# What to do
Among the entries below, find the lines that hold the word "frame" and report them.

# Records shown

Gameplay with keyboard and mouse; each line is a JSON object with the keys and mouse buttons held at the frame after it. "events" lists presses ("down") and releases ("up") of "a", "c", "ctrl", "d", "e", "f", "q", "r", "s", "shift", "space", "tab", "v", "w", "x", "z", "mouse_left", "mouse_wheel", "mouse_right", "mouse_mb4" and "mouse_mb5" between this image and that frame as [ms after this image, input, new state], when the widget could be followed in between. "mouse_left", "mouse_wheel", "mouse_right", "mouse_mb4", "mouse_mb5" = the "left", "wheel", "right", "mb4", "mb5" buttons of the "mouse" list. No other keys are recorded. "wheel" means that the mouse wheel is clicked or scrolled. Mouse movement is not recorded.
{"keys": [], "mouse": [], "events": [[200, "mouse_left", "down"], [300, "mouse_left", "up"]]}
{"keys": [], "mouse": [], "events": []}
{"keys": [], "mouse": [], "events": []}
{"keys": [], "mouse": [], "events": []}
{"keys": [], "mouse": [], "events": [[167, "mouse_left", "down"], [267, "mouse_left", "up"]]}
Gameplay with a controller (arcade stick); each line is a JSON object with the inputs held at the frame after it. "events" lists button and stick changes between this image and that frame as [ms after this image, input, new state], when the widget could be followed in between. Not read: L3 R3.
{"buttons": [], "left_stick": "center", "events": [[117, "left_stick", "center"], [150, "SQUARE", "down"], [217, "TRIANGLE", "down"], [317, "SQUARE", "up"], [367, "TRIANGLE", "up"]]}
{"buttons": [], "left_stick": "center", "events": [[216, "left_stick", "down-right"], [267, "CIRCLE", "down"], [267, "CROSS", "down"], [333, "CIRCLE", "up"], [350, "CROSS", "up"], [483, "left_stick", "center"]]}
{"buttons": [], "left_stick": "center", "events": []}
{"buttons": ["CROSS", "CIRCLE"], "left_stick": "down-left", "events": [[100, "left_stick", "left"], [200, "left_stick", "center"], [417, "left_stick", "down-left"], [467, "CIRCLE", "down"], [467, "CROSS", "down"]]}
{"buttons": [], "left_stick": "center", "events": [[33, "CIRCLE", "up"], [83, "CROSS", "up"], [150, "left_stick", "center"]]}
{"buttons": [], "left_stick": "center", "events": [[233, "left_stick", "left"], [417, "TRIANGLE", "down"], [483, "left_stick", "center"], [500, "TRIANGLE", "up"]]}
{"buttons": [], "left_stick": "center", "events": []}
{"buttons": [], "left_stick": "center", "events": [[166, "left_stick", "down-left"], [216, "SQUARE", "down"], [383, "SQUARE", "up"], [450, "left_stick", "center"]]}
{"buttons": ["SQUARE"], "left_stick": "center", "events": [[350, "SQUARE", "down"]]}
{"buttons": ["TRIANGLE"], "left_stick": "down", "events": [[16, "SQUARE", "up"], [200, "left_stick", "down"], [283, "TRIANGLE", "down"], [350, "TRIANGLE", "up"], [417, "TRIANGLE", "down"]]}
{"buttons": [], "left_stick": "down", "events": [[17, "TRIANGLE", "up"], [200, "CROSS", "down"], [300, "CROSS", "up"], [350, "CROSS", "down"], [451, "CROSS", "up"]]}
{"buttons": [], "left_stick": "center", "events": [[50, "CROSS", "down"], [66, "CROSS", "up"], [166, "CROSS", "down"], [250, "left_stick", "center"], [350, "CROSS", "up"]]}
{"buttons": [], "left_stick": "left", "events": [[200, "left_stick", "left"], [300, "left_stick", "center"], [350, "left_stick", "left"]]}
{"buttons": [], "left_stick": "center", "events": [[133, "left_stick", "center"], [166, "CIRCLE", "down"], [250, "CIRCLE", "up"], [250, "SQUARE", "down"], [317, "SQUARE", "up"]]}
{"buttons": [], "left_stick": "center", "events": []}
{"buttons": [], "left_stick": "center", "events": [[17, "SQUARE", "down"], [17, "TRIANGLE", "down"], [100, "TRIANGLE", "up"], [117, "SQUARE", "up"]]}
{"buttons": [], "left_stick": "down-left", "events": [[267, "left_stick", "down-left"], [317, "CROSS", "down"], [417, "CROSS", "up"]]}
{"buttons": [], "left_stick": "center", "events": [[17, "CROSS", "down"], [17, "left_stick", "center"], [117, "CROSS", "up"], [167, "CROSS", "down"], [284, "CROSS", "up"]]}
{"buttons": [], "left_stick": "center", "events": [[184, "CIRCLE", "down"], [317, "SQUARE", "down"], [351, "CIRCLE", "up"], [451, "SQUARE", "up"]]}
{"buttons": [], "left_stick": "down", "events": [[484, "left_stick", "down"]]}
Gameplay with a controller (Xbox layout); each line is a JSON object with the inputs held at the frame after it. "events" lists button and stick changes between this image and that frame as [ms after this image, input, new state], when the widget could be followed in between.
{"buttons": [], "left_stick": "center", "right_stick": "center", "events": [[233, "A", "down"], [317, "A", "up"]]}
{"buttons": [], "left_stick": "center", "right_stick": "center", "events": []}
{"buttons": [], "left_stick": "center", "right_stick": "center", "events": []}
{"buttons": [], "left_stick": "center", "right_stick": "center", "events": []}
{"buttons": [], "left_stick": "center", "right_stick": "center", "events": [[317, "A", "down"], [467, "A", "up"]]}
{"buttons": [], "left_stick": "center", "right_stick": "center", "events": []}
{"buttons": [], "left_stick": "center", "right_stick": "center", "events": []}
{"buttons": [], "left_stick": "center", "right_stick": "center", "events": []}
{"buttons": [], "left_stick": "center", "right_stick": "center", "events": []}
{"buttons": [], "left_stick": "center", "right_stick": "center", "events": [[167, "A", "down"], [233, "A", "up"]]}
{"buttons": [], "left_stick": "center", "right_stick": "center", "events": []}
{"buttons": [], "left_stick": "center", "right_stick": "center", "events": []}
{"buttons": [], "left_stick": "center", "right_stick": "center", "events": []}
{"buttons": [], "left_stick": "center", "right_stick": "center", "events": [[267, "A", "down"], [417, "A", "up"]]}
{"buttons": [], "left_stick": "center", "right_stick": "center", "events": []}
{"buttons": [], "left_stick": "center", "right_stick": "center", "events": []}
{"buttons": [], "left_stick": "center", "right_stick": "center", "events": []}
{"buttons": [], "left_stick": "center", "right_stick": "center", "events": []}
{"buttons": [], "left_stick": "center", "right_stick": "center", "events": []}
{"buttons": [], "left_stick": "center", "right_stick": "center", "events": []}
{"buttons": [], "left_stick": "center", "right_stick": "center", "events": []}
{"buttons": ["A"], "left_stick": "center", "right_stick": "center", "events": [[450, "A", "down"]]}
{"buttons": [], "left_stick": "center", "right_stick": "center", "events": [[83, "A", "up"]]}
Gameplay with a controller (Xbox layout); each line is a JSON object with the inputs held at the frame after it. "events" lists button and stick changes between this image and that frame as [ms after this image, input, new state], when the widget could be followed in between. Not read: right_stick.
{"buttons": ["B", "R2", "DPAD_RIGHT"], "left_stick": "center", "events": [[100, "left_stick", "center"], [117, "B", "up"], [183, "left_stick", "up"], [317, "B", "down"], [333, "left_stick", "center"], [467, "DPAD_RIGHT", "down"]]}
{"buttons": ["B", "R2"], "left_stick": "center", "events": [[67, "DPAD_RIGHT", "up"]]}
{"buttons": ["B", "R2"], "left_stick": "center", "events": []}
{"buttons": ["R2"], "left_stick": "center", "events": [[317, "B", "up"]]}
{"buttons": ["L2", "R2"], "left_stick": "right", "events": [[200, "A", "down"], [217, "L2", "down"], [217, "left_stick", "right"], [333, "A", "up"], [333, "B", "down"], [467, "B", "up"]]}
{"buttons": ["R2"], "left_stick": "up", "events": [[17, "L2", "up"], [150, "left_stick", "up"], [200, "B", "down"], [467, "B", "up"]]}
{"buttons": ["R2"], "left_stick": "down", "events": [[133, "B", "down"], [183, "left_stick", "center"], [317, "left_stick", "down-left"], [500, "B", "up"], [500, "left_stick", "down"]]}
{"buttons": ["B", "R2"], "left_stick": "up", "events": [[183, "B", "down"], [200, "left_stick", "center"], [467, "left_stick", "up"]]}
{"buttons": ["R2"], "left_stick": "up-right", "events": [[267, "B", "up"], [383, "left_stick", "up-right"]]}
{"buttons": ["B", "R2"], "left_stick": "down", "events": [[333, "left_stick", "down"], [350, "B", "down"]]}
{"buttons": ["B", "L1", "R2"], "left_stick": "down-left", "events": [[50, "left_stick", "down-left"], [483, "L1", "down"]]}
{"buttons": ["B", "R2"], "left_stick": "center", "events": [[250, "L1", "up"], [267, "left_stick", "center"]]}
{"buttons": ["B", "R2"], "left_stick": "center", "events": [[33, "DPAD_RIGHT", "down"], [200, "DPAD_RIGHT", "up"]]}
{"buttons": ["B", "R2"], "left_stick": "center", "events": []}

# Written answer
Gameplay with keyboard and mouse; each line is a JSON object with the keys and mouse buttons held at the frame after it. "events" lists presses ("down") and releases ("up") of "a", "c", "ctrl", "d", "e", "f", "q", "r", "s", "shift", "space", "tab", "v", "w", "x", "z", "mouse_left", "mouse_wheel", "mouse_right", "mouse_mb4" and "mouse_mb5" between this image and that frame as [ms after this image, input, new state], when the widget could be followed in between. "mouse_left", "mouse_wheel", "mouse_right", "mouse_mb4", "mouse_mb5" = the "left", "wheel", "right", "mb4", "mb5" buttons of the "mouse" list. No other keys are recorded. "wheel" means that the mouse wheel is clicked or scrolled. Mouse movement is not recorded.
Gameplay with a controller (arcade stick); each line is a JSON object with the inputs held at the frame after it. "events" lists button and stick changes between this image and that frame as [ms after this image, input, new state], when the widget could be followed in between. Not read: L3 R3.
Gameplay with a controller (Xbox layout); each line is a JSON object with the inputs held at the frame after it. "events" lists button and stick changes between this image and that frame as [ms after this image, input, new state], when the widget could be followed in between.
Gameplay with a controller (Xbox layout); each line is a JSON object with the inputs held at the frame after it. "events" lists button and stick changes between this image and that frame as [ms after this image, input, new state], when the widget could be followed in between. Not read: right_stick.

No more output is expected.